NOTICE: Summary decisions issued by the Appeals Court pursuant to M.A.C. Rule
23.0, as appearing in 97 Mass. App. Ct. 1017 (2020) (formerly known as rule 1:28,
as amended by 73 Mass. App. Ct. 1001 [2009]), are primarily directed to the parties
and, therefore, may not fully address the facts of the case or the panel's
decisional rationale. Moreover, such decisions are not circulated to the entire
court and, therefore, represent only the views of the panel that decided the case.
A summary decision pursuant to rule 23.0 or rule 1:28 issued after February 25,
2008, may be cited for its persuasive value but, because of the limitations noted
above, not as binding precedent. See Chace v. Curran, 71 Mass. App. Ct. 258, 260
n.4 (2008).
COMMONWEALTH OF MASSACHUSETTS
APPEALS COURT
22-P-254
ADOPTION OF AGATHA.1
MEMORANDUM AND ORDER PURSUANT TO RULE 23.0
The mother appeals from a decree of the Juvenile Court
finding her unfit to parent her daughter, Agatha, terminating
her parental rights as to Agatha, and approving the adoption
plan proposed by the Department of Children and Families (DCF).2
The mother also appeals from the trial judge's order for
posttermination and postadoption visitation, arguing that the
judge abused his discretion in ordering only two virtual visits
per year.3 We affirm.
Background. Agatha was born in January 2015. DCF first
became involved with this family at that time because Agatha
1 A pseudonym.
2 The Juvenile Court judge also determined that the mother is
unfit to parent her older child, Ben (a pseudonym). Both the
mother's and Ben's appeals regarding Ben have been dismissed as
moot because Ben attained the age of majority in November 2022,
while this appeal was pending.
3 The father, who neither appeared at trial nor appealed from the
termination of his parental rights, is not a party to this
appeal.
tested positive at birth for marijuana and Oxycodone and
required treatment with morphine for withdrawal symptoms.

### DATASET RECORDS

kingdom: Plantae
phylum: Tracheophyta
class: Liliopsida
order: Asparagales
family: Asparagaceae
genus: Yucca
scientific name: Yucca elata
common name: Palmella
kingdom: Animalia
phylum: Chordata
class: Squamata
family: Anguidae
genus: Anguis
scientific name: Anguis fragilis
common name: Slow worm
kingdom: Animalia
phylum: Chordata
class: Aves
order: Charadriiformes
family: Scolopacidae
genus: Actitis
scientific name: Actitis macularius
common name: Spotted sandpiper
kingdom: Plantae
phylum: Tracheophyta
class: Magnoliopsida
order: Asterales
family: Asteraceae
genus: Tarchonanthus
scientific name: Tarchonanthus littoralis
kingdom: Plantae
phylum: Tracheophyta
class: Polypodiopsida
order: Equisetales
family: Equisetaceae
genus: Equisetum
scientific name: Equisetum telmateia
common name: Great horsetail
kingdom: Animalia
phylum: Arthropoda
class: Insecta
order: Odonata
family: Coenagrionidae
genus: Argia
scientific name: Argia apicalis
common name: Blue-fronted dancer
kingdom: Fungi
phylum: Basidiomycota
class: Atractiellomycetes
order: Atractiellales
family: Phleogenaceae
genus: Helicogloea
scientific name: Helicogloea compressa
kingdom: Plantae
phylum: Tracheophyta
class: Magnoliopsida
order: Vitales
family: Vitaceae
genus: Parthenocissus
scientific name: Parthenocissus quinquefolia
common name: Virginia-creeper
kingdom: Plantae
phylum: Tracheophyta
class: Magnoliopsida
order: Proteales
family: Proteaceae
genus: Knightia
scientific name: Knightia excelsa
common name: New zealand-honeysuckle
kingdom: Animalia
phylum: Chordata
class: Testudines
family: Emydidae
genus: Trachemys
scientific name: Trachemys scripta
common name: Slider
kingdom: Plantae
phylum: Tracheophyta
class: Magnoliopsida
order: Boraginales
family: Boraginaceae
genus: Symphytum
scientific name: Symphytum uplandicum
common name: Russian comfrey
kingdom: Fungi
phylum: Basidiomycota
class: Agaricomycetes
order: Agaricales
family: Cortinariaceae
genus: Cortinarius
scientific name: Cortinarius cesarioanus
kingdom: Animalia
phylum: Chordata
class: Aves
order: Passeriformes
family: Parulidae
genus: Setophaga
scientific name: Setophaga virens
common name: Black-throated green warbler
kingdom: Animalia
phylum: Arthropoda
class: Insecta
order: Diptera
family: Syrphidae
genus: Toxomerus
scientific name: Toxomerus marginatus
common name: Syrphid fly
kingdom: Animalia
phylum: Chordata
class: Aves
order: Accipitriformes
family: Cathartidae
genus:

### BRIEF A
Answer each question from the Appeals Court memorandum, with each answer on its own line marked to match:
(i) In what month and year was Agatha born?
(ii) Why were the appeals regarding Ben dismissed as moot?
(iii) How many virtual visits per year did the judge order after termination and adoption?
### BRIEF B
Continue the Appeals Court memorandum on Agatha's adoption, starting after its last sentence.

### WRITTEN RESPONSE A
(i) January 2015.
(ii) Ben reached the age of majority in November 2022, while the appeal was pending.
(iii) Two.

### WRITTEN RESPONSE B
The mother and father, who had been in a relationship for
approximately twenty years until their separation in March of
2021, have lengthy substance abuse histories. The mother
started using alcohol and marijuana in her teenage years, self-
medicated with Percocet following her mother's death in 2006,
and thereafter escalated to using heroin, cocaine, and fentanyl.
The mother began medication assisted treatment with Suboxone in
2007, switched to methadone treatment in 2008, and has engaged
in methadone maintenance since. Her longest period of self-
reported sobriety was two and one-half years leading up to her
January 2020 relapse, which the judge did not credit due to her
positive drug screens for fentanyl in June of 2019.
On April 2, 2020, a G. L. c. 119, § 51A, report (51A
report) was filed alleging neglect of then fifteen year old Ben
(see note 2, supra), and five year old Agatha by the mother and
father stemming from the parents' substance abuse and lack of
compliance with treatment. The judge found that during the
ensuing G. L. c. 119, § 51B, investigation, the mother "made
several promises to engage in treatment but failed consistently
to do so, [she] continued to actively use substances, and [she]
minimized the severity of [her] ongoing substance abuse."
2
DCF filed the instant care and protection petition on April
21, 2020, and obtained emergency custody of Ben and Agatha. The
children were initially placed with the paternal grandmother
until October 2020.4 During that time, each of the mother's ten
drug screens were positive for cocaine or a combination of
cocaine and fentanyl, and she participated in only five of the
eighteen visits DCF offered with the children. The mother
produced her first clean drug screen and began an intensive
outpatient program in November of 2020, following the children's
removal from their paternal grandmother's home and placement in
foster care. The mother's period of sobriety was temporary,
however, as she relapsed in February of 2021 with all six drug
screens from February 25, 2021, through August 11, 2021, testing
positive for cocaine, fentanyl, or both. Despite the mother's
statement in October of 2020, that she would end her
relationship with the father if he continued to use substances,
the two did not separate until March of 2021. While the
mother's visitation attendance had been more consistent during
her period of sobriety, she attended six, and was late to five,
of the eleven offered visits between April and early July of
2021.
4 The children were removed in October 2020, after a 51A report
was filed alleging neglect by the paternal grandmother and her
live-in partner for, among other things, excessive alcohol
consumption in the home.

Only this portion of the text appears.